__The task__:
The line containing "Prefer us on Google" marks the start; repeat it and every following line exactly through the end of the entries.

::: Provided data :::

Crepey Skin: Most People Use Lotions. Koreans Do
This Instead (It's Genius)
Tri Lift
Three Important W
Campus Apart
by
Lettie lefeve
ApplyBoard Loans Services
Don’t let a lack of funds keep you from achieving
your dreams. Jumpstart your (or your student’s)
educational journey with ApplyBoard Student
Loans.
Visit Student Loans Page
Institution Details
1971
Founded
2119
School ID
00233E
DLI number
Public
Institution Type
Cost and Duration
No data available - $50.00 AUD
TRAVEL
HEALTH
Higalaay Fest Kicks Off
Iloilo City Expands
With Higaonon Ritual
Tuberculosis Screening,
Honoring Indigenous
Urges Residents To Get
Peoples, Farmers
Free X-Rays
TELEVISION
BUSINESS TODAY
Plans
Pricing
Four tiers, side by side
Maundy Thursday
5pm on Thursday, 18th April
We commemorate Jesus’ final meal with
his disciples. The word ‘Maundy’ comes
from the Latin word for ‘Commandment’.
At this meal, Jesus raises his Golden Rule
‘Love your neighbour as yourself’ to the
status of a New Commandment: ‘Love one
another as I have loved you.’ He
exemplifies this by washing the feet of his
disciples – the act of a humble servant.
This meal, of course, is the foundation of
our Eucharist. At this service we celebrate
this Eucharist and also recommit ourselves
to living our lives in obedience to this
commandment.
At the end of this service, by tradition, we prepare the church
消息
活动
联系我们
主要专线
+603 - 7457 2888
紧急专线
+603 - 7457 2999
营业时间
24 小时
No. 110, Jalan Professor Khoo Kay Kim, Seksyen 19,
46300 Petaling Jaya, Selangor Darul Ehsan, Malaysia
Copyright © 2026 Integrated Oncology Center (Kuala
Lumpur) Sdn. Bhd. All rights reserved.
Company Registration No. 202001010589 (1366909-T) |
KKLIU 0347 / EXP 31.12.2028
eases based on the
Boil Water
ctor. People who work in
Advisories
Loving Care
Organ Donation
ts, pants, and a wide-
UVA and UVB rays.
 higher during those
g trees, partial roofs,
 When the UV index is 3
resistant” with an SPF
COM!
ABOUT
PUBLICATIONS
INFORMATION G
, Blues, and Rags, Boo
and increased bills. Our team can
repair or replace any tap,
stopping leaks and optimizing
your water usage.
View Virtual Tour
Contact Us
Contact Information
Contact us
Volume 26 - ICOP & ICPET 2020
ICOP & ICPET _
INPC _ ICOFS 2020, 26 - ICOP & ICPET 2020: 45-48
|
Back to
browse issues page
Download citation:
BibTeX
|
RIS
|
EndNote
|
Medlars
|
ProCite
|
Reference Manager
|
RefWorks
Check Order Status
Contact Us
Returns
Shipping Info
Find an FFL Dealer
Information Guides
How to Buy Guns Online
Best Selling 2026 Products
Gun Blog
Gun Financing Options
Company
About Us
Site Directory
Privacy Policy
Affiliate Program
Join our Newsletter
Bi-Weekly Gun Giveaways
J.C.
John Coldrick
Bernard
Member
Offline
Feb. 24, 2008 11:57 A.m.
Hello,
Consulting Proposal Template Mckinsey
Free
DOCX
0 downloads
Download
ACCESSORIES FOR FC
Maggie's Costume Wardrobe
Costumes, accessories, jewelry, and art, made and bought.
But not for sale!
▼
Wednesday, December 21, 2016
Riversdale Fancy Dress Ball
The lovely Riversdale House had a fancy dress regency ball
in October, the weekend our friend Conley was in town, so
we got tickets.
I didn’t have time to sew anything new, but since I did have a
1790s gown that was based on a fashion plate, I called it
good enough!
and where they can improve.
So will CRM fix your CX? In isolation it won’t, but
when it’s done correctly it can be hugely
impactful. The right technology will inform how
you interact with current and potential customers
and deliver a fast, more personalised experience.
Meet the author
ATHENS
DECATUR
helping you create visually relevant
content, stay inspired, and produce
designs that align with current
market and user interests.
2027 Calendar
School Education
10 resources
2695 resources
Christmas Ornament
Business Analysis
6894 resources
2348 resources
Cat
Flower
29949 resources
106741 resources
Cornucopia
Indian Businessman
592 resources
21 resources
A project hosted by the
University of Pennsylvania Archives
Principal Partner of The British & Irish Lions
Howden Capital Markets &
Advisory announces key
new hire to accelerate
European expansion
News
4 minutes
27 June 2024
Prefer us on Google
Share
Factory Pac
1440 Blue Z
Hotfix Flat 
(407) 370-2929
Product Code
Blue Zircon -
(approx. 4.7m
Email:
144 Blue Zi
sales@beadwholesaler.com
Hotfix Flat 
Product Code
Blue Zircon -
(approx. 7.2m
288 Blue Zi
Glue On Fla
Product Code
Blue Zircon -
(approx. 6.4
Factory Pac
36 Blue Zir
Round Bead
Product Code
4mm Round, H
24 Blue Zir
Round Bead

:::

__Written solution__:
Prefer us on Google
Share
Factory Pac
1440 Blue Z
Hotfix Flat 
(407) 370-2929
Product Code
Blue Zircon -
(approx. 4.7m
Email:
144 Blue Zi
sales@beadwholesaler.com
Hotfix Flat 
Product Code
Blue Zircon -
(approx. 7.2m
288 Blue Zi
Glue On Fla
Product Code
Blue Zircon -
(approx. 6.4
Factory Pac
36 Blue Zir
Round Bead
Product Code
4mm Round, H
24 Blue Zir
Round Bead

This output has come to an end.